Excerpted data:
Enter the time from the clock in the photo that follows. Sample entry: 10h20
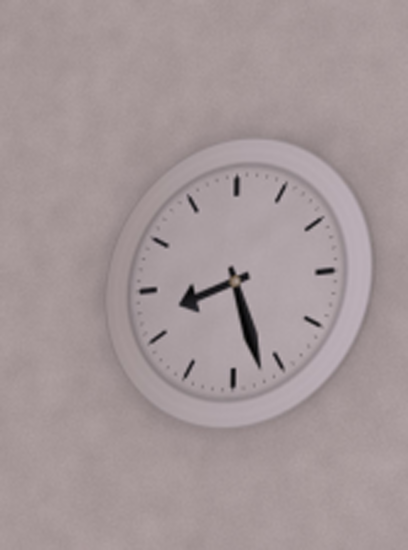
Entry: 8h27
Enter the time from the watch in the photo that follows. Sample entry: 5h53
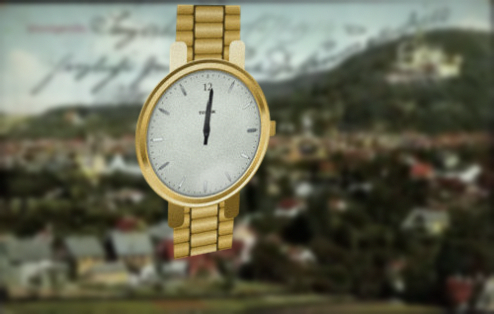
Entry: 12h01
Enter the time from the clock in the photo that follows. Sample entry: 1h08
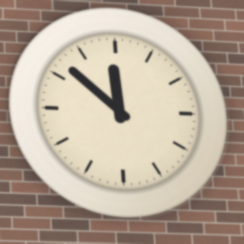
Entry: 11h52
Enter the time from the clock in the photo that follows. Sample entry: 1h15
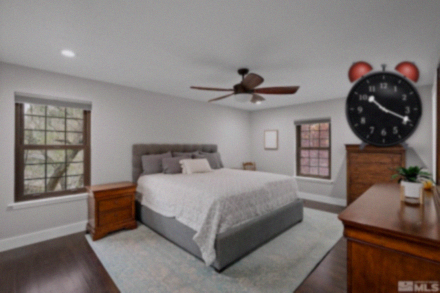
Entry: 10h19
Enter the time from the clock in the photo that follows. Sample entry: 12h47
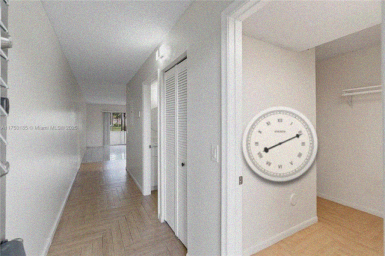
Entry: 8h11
==
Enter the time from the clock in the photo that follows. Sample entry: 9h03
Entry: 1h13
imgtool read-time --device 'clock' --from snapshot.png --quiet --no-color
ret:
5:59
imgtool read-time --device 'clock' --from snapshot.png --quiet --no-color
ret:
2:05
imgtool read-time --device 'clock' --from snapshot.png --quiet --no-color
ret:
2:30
--
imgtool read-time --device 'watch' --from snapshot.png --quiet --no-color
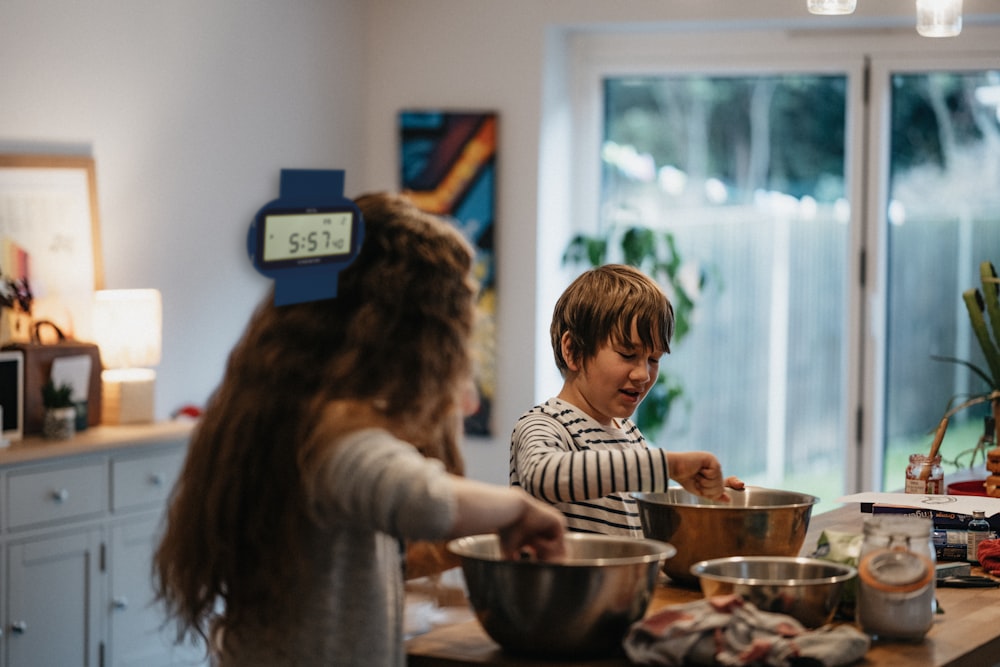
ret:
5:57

What you should do:
Reproduce the listing word for word, starting at the line that contains "Sample entry: 10h20" and ending at the line that contains "Entry: 10h19", including both of those lines. Leave the pictures out of your copy.

Answer in full:
Enter the time from the clock in the photo that follows. Sample entry: 10h20
Entry: 8h27
Enter the time from the watch in the photo that follows. Sample entry: 5h53
Entry: 12h01
Enter the time from the clock in the photo that follows. Sample entry: 1h08
Entry: 11h52
Enter the time from the clock in the photo that follows. Sample entry: 1h15
Entry: 10h19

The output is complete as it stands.